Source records
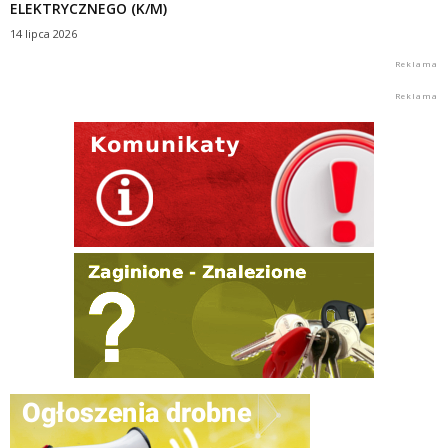
ELEKTRYCZNEGO (K/M)
14 lipca 2026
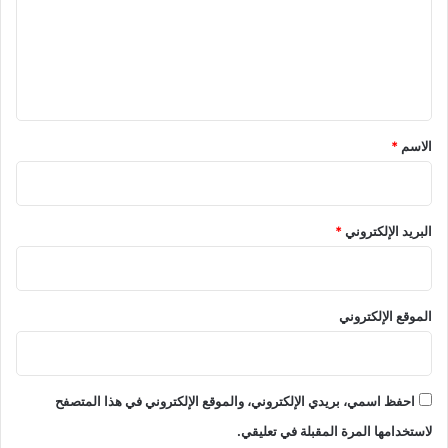
ع
ل
ي
ق
*
الاسم
*
البريد الإلكتروني
*
الموقع الإلكتروني
احفظ اسمي، بريدي الإلكتروني، والموقع الإلكتروني في هذا المتصفح
لاستخدامها المرة المقبلة في تعليقي.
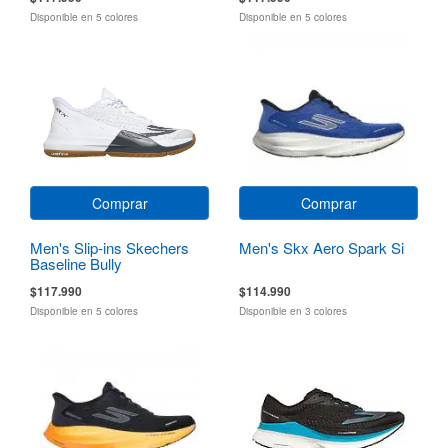
Disponible en 5 colores
Disponible en 5 colores
Comprar
Comprar
Men's Slip-ins Skechers
Men's Skx Aero Spark Si
Baseline Bully
$117.990
$114.990
Disponible en 5 colores
Disponible en 3 colores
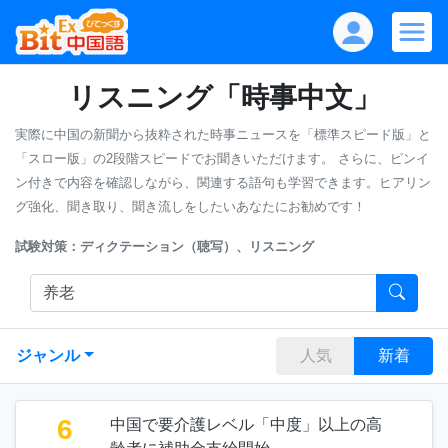
リスニング「時事中文」
実際に中国の新聞から抜粋された時事ニュースを「標準スピード版」と
「スロー版」の2段階スピードでお聞きいただけます。
さらに、ピンイ
ン付きで内容を確認しながら、関連する語句も学習できます。ヒアリン
グ強化、聞き取り、聞き流しをしたいあなたにお勧めです！
試験対策：ディクテーション（聴写）、リスニング
ジャンル
人気
新着
6
中国で要介護レベル「中度」以上の高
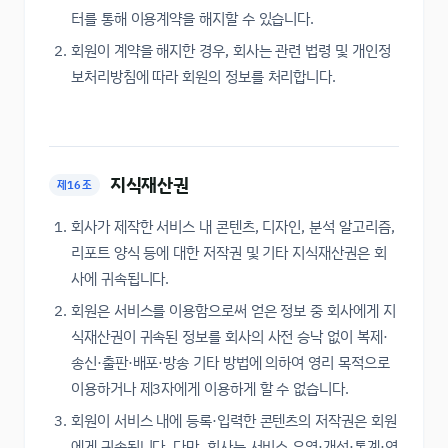
터를 통해 이용계약을 해지할 수 있습니다.
회원이 계약을 해지한 경우, 회사는 관련 법령 및 개인정
보처리방침에 따라 회원의 정보를 처리합니다.
지식재산권
제16조
회사가 제작한 서비스 내 콘텐츠, 디자인, 분석 알고리즘,
리포트 양식 등에 대한 저작권 및 기타 지식재산권은 회
사에 귀속됩니다.
회원은 서비스를 이용함으로써 얻은 정보 중 회사에게 지
식재산권이 귀속된 정보를 회사의 사전 승낙 없이 복제·
송신·출판·배포·방송 기타 방법에 의하여 영리 목적으로
이용하거나 제3자에게 이용하게 할 수 없습니다.
회원이 서비스 내에 등록·입력한 콘텐츠의 저작권은 회원
에게 귀속됩니다. 다만, 회사는 서비스 운영·개선·통계·연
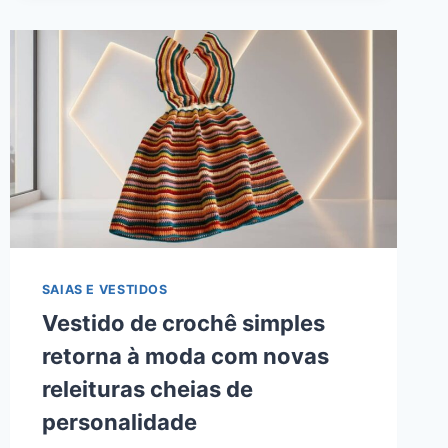
SAIAS E VESTIDOS
Vestido de crochê simples
retorna à moda com novas
releituras cheias de
personalidade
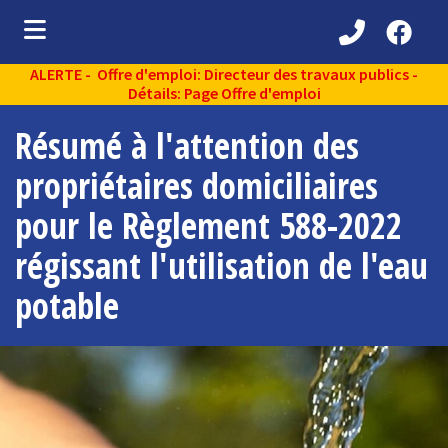
ALERTE - Offre d'emploi: Directeur des travaux publics -
ubmenu (Découvrir )
Détails: Page Offre d'emploi
ubmenu (Administration municipale )
Résumé à l'attention des
bmenu (Services aux citoyens )
propriétaires domiciliaires
ubmenu (Partenaires )
pour le Règlement 588-2022
ubmenu (Loisirs et vie communautaire )
régissant l'utilisation de l'eau
ubmenu (Environnement )
potable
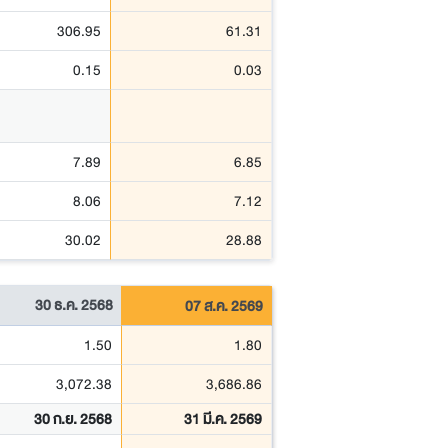
306.95
61.31
0.15
0.03
7.89
6.85
8.06
7.12
30.02
28.88
30 ธ.ค. 2568
07 ส.ค. 2569
1.50
1.80
3,072.38
3,686.86
30 ก.ย. 2568
31 มี.ค. 2569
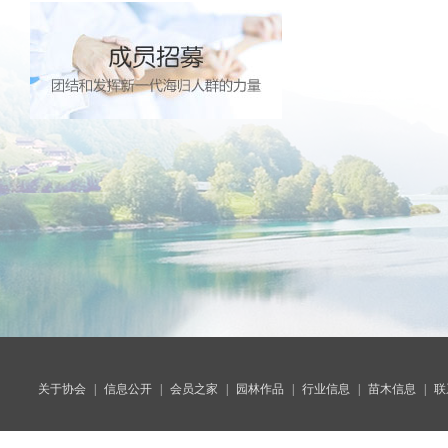
关于协会
|
信息公开
|
会员之家
|
园林作品
|
行业信息
|
苗木信息
|
联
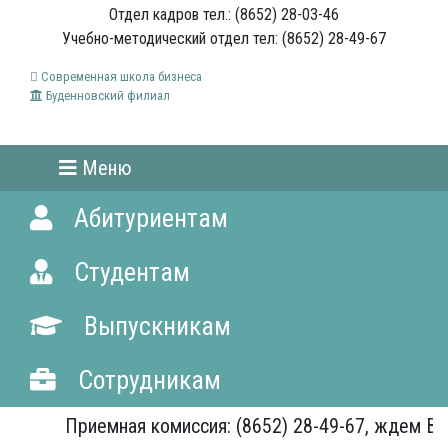
Отдел кадров тел.: (8652) 28-03-46
Учебно-методический отдел тел: (8652) 28-49-67
Современная школа бизнеса
Буденновский филиал
Меню
Абитуриентам
Студентам
Выпускникам
Сотрудникам
Приемная комиссия: (8652) 28-49-67, ждем Вас!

ASSIGNMENT
All of the entries above need to be transcribed exactly, except for the pictures.

SOLVED EXERCISE
ELEKTRYCZNEGO (K/M)
14 lipca 2026
ع
ل
ي
ق
*
الاسم
*
البريد الإلكتروني
*
الموقع الإلكتروني
احفظ اسمي، بريدي الإلكتروني، والموقع الإلكتروني في هذا المتصفح
لاستخدامها المرة المقبلة في تعليقي.
Disponible en 5 colores
Disponible en 5 colores
Comprar
Comprar
Men's Slip-ins Skechers
Men's Skx Aero Spark Si
Baseline Bully
$117.990
$114.990
Disponible en 5 colores
Disponible en 3 colores
リスニング「時事中文」
実際に中国の新聞から抜粋された時事ニュースを「標準スピード版」と
「スロー版」の2段階スピードでお聞きいただけます。
さらに、ピンイ
ン付きで内容を確認しながら、関連する語句も学習できます。ヒアリン
グ強化、聞き取り、聞き流しをしたいあなたにお勧めです！
試験対策：ディクテーション（聴写）、リスニング
ジャンル
人気
新着
6
中国で要介護レベル「中度」以上の高
터를 통해 이용계약을 해지할 수 있습니다.
회원이 계약을 해지한 경우, 회사는 관련 법령 및 개인정
보처리방침에 따라 회원의 정보를 처리합니다.
지식재산권
제16조
회사가 제작한 서비스 내 콘텐츠, 디자인, 분석 알고리즘,
리포트 양식 등에 대한 저작권 및 기타 지식재산권은 회
사에 귀속됩니다.
회원은 서비스를 이용함으로써 얻은 정보 중 회사에게 지
식재산권이 귀속된 정보를 회사의 사전 승낙 없이 복제·
송신·출판·배포·방송 기타 방법에 의하여 영리 목적으로
이용하거나 제3자에게 이용하게 할 수 없습니다.
회원이 서비스 내에 등록·입력한 콘텐츠의 저작권은 회원
에게 귀속됩니다. 다만, 회사는 서비스 운영·개선·통계·연
SAIAS E VESTIDOS
Vestido de crochê simples
retorna à moda com novas
releituras cheias de
personalidade
ALERTE - Offre d'emploi: Directeur des travaux publics -
ubmenu (Découvrir )
Détails: Page Offre d'emploi
ubmenu (Administration municipale )
Résumé à l'attention des
bmenu (Services aux citoyens )
propriétaires domiciliaires
ubmenu (Partenaires )
pour le Règlement 588-2022
ubmenu (Loisirs et vie communautaire )
régissant l'utilisation de l'eau
ubmenu (Environnement )
potable
306.95
61.31
0.15
0.03
7.89
6.85
8.06
7.12
30.02
28.88
30 ธ.ค. 2568
07 ส.ค. 2569
1.50
1.80
3,072.38
3,686.86
30 ก.ย. 2568
31 มี.ค. 2569
关于协会
|
信息公开
|
会员之家
|
园林作品
|
行业信息
|
苗木信息
|
联
Отдел кадров тел.: (8652) 28-03-46
Учебно-методический отдел тел: (8652) 28-49-67
Современная школа бизнеса
Буденновский филиал
Меню
Абитуриентам
Студентам
Выпускникам
Сотрудникам
Приемная комиссия: (8652) 28-49-67, ждем Вас!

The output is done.